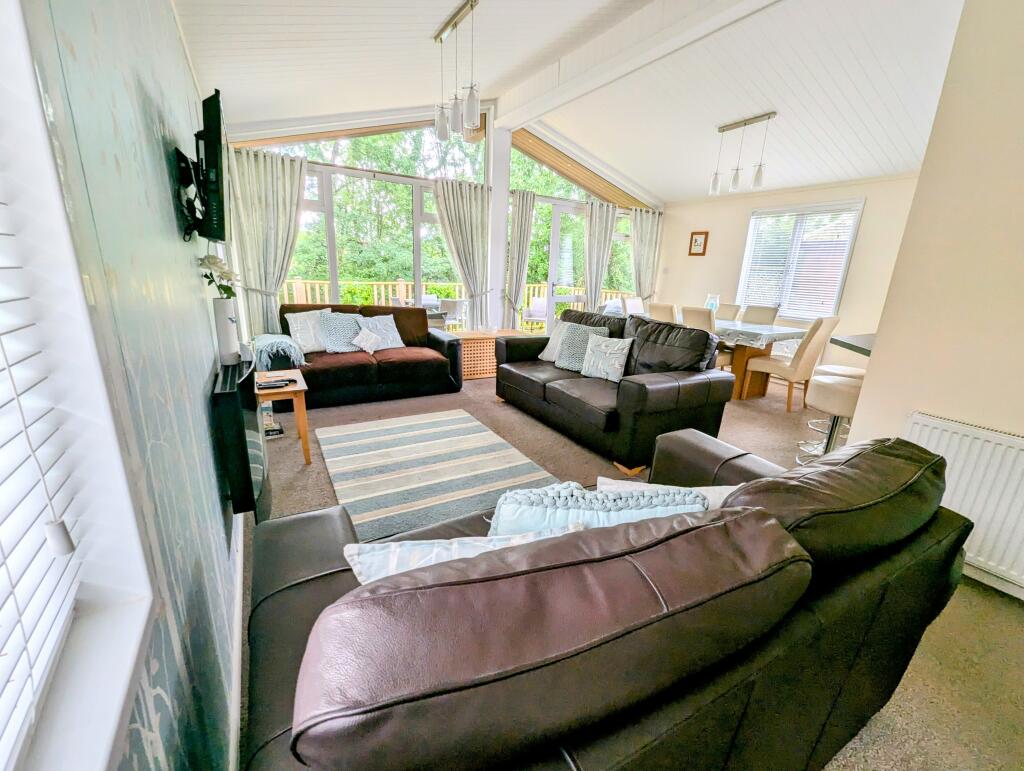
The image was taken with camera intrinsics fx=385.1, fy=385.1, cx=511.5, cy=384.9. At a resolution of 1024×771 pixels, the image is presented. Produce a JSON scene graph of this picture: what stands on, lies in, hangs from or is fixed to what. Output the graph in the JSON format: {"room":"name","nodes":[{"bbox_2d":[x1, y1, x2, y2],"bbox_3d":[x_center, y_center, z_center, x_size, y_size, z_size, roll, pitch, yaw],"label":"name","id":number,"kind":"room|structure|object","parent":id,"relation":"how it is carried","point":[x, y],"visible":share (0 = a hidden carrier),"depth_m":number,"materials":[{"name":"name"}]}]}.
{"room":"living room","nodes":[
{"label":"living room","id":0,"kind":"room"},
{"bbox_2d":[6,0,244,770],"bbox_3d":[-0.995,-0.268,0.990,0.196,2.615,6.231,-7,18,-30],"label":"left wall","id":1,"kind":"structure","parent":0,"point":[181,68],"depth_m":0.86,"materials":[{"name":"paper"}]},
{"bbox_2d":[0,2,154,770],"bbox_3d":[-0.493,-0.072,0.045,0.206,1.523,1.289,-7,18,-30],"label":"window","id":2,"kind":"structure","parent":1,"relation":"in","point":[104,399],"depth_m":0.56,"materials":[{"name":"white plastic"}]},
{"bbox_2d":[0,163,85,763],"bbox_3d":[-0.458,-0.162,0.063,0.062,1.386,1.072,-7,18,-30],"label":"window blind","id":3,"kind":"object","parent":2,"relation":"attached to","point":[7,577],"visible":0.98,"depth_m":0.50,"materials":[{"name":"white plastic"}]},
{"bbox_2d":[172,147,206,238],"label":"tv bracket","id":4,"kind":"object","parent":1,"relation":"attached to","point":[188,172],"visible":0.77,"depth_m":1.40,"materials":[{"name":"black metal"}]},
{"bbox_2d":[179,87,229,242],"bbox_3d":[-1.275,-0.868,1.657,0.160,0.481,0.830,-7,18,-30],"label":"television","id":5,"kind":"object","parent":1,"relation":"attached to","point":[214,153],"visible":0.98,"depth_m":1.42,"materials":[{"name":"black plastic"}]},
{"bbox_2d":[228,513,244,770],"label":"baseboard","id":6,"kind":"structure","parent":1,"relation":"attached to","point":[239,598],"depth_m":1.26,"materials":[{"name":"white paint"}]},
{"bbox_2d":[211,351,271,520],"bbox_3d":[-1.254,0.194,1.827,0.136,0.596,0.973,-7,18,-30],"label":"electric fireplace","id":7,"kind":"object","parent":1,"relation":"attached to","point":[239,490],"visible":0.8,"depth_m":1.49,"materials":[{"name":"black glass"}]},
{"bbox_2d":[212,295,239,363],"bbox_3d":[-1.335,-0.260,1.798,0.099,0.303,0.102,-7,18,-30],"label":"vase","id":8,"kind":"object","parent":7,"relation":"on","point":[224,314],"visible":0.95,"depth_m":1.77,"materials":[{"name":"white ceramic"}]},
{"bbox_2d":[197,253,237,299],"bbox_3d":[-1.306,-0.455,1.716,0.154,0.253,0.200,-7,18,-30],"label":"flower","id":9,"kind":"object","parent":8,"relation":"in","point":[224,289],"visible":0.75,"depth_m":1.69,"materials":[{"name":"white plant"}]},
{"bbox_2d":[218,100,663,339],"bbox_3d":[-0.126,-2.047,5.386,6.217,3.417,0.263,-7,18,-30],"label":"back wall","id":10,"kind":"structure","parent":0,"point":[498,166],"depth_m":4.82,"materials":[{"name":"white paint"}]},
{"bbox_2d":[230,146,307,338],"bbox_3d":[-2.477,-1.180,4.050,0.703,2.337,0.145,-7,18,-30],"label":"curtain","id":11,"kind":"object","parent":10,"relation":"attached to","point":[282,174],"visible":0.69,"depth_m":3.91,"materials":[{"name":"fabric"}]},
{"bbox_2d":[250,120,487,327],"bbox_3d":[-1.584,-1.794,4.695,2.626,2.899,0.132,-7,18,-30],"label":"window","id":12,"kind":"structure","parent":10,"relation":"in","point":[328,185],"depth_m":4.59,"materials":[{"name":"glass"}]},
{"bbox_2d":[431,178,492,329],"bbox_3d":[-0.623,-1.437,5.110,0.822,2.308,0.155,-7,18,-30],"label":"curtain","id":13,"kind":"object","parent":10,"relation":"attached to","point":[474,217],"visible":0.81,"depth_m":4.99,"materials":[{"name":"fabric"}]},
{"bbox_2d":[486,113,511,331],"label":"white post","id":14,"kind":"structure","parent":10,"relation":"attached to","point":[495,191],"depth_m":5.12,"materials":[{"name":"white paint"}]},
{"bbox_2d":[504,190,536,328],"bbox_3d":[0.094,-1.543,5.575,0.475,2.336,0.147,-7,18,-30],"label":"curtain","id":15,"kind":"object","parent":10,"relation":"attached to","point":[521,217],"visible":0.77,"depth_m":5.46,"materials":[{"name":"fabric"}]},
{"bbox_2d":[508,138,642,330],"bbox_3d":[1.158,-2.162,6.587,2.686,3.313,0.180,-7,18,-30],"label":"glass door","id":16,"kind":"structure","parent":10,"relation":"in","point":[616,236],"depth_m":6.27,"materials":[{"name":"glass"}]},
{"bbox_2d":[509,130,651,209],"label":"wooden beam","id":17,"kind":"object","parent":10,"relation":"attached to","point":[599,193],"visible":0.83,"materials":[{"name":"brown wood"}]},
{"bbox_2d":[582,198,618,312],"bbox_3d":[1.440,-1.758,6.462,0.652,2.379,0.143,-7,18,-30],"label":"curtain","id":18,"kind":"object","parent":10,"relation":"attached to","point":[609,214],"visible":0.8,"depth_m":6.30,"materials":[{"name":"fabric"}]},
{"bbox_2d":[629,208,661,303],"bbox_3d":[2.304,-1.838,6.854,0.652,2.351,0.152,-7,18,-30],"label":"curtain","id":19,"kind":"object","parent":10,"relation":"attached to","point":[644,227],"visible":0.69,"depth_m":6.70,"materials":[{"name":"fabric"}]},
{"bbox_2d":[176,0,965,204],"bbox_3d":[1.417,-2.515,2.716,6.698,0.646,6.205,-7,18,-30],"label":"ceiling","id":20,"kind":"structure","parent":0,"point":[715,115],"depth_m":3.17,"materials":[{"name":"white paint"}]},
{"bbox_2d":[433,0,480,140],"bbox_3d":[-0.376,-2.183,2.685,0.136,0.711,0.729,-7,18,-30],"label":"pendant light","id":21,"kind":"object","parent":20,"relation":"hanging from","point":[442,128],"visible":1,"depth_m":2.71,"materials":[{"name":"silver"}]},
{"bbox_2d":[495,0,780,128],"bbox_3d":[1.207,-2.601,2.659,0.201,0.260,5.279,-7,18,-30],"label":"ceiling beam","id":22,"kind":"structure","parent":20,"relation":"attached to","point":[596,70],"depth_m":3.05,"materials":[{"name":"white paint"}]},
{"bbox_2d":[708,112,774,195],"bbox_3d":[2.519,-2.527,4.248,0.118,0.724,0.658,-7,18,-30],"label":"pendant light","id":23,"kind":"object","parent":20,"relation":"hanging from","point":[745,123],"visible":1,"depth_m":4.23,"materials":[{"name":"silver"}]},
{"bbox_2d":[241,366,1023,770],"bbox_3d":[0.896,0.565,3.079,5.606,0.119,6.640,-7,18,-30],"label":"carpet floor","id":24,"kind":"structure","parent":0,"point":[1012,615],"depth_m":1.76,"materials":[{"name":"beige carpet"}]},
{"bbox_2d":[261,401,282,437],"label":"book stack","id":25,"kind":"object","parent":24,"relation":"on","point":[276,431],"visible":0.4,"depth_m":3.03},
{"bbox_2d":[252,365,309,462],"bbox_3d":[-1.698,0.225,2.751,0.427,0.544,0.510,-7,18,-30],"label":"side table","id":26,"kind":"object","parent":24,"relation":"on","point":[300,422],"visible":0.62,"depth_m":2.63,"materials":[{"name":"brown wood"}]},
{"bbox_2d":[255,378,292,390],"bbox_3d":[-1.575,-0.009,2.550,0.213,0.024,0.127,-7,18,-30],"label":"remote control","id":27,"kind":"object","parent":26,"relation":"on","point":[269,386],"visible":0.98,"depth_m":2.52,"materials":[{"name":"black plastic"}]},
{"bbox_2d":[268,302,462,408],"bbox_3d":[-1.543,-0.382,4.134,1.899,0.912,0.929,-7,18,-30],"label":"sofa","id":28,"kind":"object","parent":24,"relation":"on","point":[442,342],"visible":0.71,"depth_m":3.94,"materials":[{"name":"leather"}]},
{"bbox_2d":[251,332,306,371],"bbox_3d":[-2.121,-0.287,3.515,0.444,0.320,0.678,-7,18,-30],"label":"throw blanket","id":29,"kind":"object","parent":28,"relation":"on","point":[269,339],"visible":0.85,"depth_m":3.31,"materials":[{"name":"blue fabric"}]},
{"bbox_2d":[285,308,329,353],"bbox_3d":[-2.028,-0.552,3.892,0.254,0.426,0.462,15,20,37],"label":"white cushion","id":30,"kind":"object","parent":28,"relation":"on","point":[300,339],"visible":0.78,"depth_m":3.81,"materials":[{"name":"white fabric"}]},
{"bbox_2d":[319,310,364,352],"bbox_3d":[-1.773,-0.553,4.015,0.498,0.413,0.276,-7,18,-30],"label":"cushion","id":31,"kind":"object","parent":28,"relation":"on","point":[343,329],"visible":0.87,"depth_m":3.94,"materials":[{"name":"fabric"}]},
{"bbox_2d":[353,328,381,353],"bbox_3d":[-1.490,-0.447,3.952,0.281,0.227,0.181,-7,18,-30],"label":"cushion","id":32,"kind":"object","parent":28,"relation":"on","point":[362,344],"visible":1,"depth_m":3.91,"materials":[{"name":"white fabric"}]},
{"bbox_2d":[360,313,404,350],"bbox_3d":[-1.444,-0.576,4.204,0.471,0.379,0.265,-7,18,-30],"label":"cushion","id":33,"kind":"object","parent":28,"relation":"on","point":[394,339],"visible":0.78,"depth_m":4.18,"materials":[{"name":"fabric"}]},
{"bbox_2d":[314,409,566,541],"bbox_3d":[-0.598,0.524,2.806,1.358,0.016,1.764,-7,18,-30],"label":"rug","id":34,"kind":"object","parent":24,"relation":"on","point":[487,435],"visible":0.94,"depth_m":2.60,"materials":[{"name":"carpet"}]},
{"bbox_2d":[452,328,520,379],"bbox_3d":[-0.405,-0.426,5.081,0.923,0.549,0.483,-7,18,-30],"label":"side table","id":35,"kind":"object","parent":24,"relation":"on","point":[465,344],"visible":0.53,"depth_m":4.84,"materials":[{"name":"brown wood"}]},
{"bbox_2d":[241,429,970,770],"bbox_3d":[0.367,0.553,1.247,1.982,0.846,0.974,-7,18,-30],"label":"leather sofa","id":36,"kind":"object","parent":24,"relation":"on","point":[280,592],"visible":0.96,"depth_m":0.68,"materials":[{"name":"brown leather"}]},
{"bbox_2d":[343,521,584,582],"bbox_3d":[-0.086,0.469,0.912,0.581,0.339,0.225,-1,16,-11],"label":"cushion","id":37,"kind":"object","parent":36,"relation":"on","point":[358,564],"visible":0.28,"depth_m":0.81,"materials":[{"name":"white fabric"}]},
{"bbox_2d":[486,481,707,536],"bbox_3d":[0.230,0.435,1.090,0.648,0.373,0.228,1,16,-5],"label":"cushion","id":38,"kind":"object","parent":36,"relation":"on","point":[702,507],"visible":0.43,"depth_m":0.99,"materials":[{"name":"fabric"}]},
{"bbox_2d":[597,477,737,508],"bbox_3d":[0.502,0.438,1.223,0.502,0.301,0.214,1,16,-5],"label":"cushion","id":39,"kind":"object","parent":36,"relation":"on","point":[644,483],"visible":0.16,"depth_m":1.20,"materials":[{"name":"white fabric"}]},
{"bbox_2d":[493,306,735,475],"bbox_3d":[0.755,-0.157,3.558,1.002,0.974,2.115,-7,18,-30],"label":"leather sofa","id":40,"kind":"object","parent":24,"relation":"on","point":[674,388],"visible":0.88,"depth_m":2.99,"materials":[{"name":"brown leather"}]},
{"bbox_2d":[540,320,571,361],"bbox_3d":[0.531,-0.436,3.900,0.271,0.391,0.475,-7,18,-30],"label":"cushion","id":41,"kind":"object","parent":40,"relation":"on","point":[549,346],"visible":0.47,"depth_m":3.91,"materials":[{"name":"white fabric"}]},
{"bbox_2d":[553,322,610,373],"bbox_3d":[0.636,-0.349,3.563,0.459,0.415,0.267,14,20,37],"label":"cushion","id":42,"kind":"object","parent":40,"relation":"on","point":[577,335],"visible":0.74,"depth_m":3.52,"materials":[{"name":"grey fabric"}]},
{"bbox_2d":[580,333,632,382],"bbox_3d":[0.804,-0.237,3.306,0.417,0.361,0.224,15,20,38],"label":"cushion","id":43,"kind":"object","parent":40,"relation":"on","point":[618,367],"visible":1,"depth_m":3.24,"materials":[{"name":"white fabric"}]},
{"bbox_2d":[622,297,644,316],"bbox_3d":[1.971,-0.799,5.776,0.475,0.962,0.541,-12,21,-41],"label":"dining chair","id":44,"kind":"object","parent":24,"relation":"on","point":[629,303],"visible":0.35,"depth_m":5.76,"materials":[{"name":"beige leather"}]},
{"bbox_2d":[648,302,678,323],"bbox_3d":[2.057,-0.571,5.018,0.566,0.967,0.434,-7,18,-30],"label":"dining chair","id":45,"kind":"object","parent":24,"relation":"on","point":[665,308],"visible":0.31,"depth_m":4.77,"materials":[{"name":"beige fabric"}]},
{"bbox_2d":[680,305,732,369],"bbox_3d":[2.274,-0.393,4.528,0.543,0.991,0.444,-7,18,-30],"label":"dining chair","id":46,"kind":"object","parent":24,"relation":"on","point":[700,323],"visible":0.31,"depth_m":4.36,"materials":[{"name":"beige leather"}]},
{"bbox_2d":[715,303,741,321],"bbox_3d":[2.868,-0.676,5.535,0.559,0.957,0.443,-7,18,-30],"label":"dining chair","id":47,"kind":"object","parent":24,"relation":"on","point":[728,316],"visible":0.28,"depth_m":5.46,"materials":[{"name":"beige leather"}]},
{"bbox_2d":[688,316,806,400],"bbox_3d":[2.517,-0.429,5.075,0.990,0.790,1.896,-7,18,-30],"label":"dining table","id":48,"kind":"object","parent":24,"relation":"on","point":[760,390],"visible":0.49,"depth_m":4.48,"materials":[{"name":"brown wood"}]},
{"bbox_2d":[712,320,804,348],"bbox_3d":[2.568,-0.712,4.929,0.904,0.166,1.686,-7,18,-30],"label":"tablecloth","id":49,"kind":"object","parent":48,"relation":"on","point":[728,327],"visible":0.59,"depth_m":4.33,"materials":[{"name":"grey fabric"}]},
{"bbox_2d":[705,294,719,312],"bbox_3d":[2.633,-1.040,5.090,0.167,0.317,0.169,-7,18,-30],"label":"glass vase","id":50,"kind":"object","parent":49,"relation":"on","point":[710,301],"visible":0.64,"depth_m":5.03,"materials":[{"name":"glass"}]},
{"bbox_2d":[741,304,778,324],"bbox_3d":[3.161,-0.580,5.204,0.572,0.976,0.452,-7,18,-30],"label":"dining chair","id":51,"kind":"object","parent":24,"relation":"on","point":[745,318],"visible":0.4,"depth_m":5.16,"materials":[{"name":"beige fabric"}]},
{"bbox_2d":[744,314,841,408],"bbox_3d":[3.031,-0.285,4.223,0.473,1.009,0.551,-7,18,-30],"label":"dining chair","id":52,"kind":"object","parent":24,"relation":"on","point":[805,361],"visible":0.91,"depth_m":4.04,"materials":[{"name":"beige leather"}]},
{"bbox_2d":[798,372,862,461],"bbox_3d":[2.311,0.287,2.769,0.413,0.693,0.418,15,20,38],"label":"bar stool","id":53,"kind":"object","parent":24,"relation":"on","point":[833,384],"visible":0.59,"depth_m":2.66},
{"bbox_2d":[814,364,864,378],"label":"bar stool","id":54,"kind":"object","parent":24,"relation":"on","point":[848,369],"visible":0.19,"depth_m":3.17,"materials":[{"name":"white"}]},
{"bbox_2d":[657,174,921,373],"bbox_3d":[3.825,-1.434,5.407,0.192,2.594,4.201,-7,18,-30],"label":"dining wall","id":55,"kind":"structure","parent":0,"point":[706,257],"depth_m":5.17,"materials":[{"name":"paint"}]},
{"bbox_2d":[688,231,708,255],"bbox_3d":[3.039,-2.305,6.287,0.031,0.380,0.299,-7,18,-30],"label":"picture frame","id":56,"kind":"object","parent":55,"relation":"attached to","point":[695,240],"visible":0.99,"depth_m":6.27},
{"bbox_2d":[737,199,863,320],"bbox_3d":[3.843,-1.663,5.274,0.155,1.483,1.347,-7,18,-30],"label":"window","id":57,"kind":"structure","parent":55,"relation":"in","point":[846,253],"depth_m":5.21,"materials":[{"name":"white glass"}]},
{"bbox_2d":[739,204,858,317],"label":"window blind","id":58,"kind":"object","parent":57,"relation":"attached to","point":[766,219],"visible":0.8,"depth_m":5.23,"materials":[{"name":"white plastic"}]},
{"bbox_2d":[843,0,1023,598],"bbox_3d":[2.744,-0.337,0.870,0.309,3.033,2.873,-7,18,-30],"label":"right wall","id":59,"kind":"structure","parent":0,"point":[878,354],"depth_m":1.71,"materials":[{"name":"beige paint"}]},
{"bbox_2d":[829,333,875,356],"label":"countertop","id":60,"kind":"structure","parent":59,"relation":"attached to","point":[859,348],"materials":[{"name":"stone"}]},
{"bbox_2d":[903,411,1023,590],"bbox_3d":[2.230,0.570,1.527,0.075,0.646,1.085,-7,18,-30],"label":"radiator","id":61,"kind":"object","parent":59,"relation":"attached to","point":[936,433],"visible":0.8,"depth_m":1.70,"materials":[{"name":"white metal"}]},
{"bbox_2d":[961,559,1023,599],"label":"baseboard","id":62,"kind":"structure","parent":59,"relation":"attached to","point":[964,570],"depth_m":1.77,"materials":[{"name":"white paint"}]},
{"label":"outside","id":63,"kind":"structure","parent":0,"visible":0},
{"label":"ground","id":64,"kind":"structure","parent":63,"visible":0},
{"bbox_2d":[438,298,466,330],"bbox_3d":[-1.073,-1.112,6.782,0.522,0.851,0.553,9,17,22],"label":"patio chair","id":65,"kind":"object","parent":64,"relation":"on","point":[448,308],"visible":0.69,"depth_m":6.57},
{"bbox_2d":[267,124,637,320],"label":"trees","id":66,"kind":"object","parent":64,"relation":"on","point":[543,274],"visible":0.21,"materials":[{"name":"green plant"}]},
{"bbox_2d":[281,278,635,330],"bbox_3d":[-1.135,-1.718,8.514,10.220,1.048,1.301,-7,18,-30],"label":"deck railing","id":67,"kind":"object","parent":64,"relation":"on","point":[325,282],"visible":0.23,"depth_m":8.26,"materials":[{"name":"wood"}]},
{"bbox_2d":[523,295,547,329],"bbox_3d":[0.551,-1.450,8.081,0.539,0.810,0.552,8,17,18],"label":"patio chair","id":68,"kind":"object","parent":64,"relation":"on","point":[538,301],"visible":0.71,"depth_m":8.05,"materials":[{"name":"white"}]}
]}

__EXERCISE DESCRIPTION__. Scan the data for lines with the word "glass". Report only how many there are.

__SOLUTION FOR THIS PROBLEM__. 5